1.3          Assigned deliverables:

(a)         Subject to payment of the fees for the Assigned Deliverables, the will be deemed a work made for hire and the Client is, and will be, the sole and exclusive owner of all right, title, and interest in and to the Assigned Deliverables, including all Intellectual Property Rights therein.

(b)         To the extent that any of the Assigned Deliverables do not constitute a "work made for hire", subject to payment of the fees relating to the Assigned Deliverables, the Developer hereby irrevocably assigns all right, title and interest in and to the Assigned Deliverables and related Intellectual Property Rights to the Client, which assignment the Client hereby accepts.

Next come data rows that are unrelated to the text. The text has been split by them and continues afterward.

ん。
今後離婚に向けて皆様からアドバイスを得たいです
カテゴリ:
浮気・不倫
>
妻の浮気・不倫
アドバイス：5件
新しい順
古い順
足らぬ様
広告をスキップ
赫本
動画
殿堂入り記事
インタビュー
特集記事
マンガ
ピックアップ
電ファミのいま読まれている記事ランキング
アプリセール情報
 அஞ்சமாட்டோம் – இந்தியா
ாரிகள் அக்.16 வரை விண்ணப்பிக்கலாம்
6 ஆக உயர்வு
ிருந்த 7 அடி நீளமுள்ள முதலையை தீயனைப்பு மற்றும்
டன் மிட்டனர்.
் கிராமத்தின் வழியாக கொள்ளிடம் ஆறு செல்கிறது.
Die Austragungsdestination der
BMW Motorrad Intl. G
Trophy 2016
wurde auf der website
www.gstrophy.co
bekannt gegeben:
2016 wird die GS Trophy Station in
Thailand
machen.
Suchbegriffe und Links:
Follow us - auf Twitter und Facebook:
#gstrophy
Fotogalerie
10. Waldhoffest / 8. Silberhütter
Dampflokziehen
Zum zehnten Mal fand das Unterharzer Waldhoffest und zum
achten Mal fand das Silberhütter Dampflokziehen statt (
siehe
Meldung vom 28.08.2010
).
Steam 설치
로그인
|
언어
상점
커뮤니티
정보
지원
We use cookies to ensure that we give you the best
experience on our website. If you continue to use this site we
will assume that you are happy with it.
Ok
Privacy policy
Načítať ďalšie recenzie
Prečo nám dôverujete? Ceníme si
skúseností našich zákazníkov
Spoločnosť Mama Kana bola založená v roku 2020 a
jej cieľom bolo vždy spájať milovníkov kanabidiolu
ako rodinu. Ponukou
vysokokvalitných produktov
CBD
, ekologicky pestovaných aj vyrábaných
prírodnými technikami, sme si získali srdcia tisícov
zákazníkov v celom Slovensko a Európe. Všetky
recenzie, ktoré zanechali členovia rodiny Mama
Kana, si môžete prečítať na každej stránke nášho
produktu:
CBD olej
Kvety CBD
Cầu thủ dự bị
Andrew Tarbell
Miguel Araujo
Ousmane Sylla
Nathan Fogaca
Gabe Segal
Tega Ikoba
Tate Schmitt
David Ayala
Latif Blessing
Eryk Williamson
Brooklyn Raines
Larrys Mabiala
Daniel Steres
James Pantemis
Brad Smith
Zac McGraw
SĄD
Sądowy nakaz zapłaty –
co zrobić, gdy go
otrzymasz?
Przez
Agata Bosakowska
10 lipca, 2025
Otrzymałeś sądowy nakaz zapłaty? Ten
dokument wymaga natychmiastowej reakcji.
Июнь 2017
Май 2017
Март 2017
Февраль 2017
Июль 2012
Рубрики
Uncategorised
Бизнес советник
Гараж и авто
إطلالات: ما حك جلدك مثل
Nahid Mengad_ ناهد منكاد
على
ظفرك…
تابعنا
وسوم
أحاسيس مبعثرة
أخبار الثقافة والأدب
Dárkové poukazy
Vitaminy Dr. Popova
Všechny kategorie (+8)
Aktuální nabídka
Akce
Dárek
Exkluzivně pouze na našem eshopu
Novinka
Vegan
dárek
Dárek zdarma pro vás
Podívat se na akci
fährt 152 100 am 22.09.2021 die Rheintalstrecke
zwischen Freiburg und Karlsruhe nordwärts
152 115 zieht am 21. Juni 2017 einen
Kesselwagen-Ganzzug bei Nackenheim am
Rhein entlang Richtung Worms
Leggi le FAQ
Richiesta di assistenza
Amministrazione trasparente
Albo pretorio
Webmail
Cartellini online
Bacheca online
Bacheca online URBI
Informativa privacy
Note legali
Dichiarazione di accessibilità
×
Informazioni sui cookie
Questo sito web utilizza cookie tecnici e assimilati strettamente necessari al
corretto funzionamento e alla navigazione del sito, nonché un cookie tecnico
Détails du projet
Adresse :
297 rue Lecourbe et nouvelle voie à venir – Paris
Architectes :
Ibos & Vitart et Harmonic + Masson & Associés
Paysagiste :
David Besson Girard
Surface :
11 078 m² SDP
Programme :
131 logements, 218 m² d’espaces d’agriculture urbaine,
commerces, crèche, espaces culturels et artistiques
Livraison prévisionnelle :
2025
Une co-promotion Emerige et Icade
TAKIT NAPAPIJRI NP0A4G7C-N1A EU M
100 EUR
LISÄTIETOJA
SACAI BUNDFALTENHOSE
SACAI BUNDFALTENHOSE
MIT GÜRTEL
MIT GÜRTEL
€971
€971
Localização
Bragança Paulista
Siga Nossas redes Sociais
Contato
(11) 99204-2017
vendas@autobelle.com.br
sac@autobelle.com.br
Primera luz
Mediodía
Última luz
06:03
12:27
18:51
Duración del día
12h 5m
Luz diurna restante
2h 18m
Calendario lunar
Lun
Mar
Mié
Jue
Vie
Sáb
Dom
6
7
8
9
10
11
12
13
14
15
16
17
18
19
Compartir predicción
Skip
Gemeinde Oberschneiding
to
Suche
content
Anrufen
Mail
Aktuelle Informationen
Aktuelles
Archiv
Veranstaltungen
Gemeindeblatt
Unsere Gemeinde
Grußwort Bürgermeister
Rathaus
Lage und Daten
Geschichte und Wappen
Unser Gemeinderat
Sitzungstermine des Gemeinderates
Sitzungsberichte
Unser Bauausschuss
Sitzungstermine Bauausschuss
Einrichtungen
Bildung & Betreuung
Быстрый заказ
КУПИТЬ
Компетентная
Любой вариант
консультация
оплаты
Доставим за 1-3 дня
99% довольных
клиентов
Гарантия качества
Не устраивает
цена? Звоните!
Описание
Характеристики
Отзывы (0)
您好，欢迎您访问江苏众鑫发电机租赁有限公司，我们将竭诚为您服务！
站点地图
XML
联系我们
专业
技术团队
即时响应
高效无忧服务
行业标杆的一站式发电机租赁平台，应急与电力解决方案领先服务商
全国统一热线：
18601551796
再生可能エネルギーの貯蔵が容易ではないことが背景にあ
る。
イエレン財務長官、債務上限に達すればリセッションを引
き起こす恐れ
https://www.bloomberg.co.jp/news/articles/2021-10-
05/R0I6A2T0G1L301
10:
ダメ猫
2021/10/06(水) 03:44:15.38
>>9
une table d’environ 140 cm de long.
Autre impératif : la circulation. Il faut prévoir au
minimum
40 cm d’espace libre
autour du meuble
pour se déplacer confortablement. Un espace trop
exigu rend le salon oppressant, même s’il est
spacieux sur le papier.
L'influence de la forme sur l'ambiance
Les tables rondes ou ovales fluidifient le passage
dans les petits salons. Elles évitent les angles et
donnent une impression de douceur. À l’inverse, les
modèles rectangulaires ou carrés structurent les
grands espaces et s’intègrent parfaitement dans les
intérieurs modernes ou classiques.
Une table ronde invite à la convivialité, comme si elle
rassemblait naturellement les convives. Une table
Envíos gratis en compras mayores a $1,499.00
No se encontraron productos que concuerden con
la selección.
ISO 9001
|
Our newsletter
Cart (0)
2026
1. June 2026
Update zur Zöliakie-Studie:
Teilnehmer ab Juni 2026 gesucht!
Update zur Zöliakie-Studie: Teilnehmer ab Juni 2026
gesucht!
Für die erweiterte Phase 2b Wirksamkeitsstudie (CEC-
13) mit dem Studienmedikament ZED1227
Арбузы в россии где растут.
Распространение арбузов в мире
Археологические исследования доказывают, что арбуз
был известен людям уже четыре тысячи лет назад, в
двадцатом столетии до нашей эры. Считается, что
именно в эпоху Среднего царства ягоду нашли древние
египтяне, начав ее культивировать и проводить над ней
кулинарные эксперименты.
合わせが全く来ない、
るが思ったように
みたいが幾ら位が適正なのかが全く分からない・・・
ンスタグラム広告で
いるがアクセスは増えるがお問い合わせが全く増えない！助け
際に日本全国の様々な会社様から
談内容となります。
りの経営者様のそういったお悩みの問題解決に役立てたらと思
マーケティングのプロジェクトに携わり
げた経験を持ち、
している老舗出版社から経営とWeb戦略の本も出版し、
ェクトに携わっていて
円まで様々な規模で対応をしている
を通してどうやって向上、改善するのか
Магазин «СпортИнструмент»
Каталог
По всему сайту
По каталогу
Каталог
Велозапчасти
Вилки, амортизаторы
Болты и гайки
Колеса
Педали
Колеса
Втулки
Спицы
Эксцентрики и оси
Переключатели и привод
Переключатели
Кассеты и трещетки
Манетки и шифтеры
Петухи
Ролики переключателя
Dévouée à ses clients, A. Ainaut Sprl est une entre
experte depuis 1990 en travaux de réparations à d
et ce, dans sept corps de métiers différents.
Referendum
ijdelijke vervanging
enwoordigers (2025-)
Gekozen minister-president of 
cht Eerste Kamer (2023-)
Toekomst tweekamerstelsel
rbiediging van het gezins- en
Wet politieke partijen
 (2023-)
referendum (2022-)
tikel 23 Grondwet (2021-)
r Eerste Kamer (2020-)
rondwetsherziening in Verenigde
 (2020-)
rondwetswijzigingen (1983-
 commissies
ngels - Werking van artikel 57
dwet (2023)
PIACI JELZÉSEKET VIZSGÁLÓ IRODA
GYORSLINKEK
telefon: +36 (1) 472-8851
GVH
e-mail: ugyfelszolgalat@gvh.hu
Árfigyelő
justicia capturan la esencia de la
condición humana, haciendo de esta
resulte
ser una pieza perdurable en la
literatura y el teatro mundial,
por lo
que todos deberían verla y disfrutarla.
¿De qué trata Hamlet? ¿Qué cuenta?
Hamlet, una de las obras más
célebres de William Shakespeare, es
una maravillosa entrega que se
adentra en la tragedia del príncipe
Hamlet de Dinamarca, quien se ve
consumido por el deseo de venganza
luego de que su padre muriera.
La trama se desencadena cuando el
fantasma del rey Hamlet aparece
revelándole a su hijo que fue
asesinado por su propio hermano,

(c)          The Developer must:

(i)           deliver all Assigned Deliverables; and

(ii)         assist in obtaining, registering, perfecting and enforcing all Intellectual Property Rights relating to the Assigned Deliverables.

(d)         The Client must pay all fees and costs to register and protect the Intellectual Property Rights related to the Assigned Deliverables.

(e)         The Developer must not:

(i)           at any time allege the invalidity or otherwise take or permit to be taken any action affecting the validity or enforceability of any Intellectual Property Right relating to an Assigned Deliverable obtained, applied for or to be applied for by the Client; or

(ii)         disclose or publish the subject matter of any inventions which may be patentable before the Client has applied for any patent registration.

(f)           To the extent permitted under the applicable laws, the Developer hereby waives all moral rights arising from or relating to Intellectual Property Rights relating to an Assigned Deliverable created by or in collaboration with the Client for the benefit of the Client and all the Client s licensees and successors-in-title to the Intellectual Property Rights.

1.4         Licensed deliverables:

(a)         Subject to the Client s payment of fees for the Licensed Deliverables, the Developer hereby grants to the Client and its Affiliates, a irrevocable, non-exclusive, worldwide, no-charge, royalty-free, perpetual, sublicensable license in respect of the Licensed Deliverables, under the following terms:

(i)           The Client can reproduce, display, or perform in any media and through any technology or other means of delivery, whether now known or developed in the future, create derivative works, use internally, and use externally the Licensed Deliverables.

(ii)         The license in Section (a)1.4(a) will survive termination of this Agreement.

(b)         The Developer must pay all fees and costs to register and protect the Licensed Deliverables.